**MATERIAL PROVIDED**
· · · ·
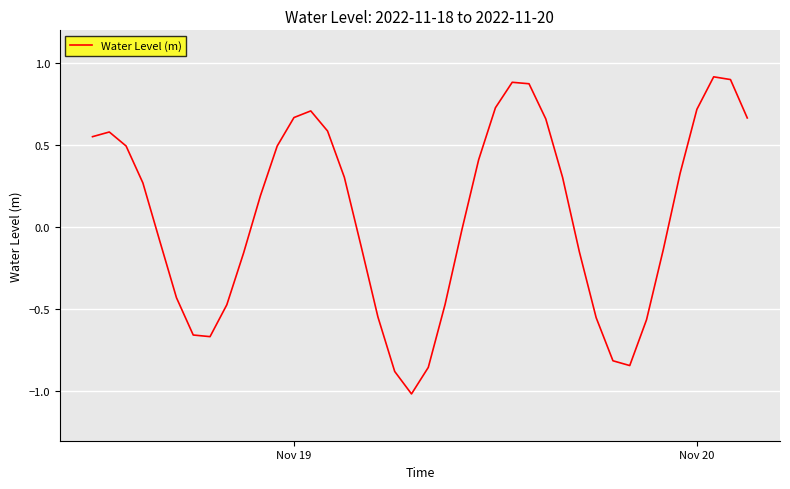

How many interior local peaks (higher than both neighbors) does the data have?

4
· · · ·
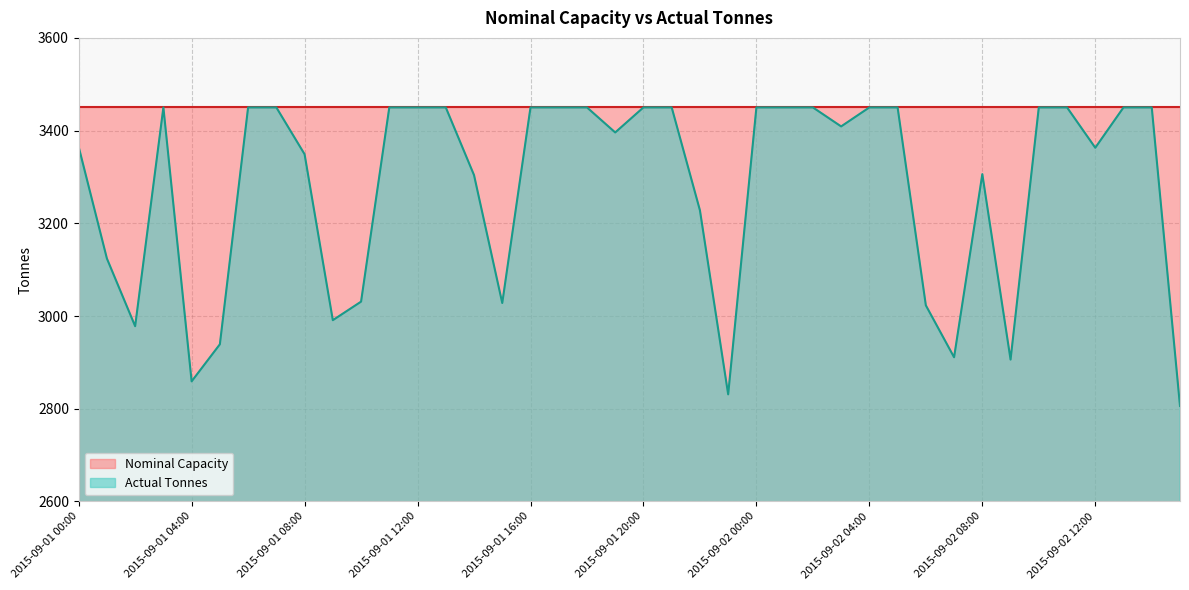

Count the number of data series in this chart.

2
· · · ·
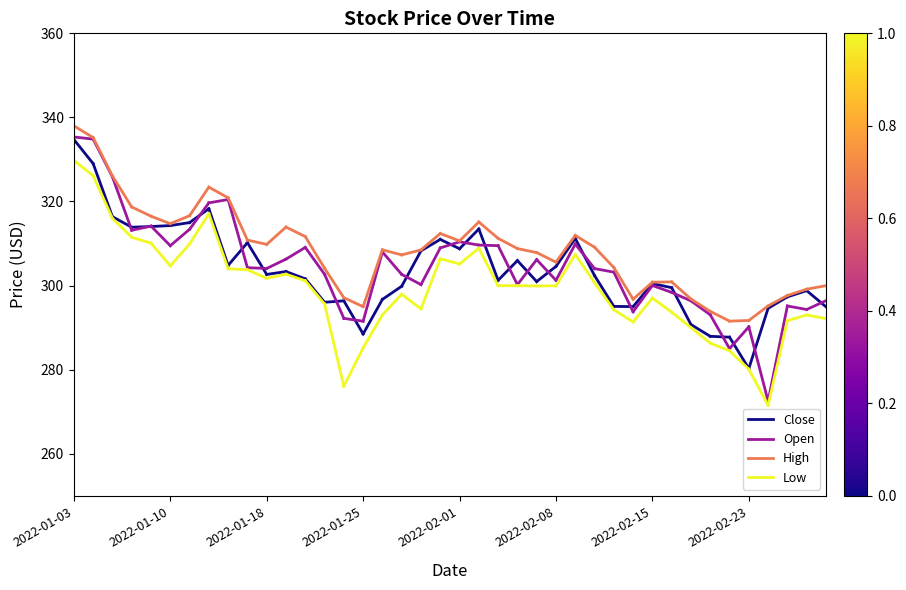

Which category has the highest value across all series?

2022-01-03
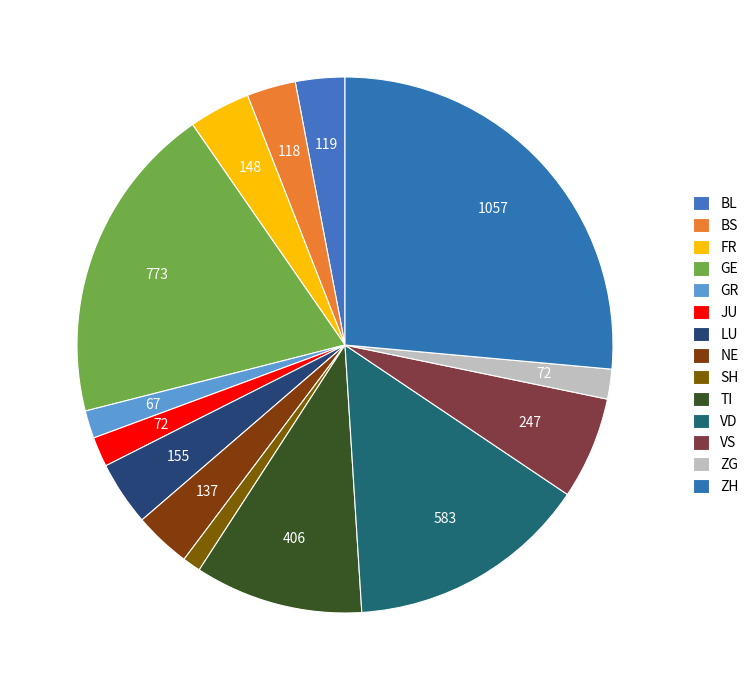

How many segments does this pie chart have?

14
· · · ·
**EXERCISE INSTRUCTIONS**
Pick out every line of the records above that contains the string "series", and copy each of those lines in full. Match case exactly.

**COMPLETED TASK**
Count the number of data series in this chart.
Which category has the highest value across all series?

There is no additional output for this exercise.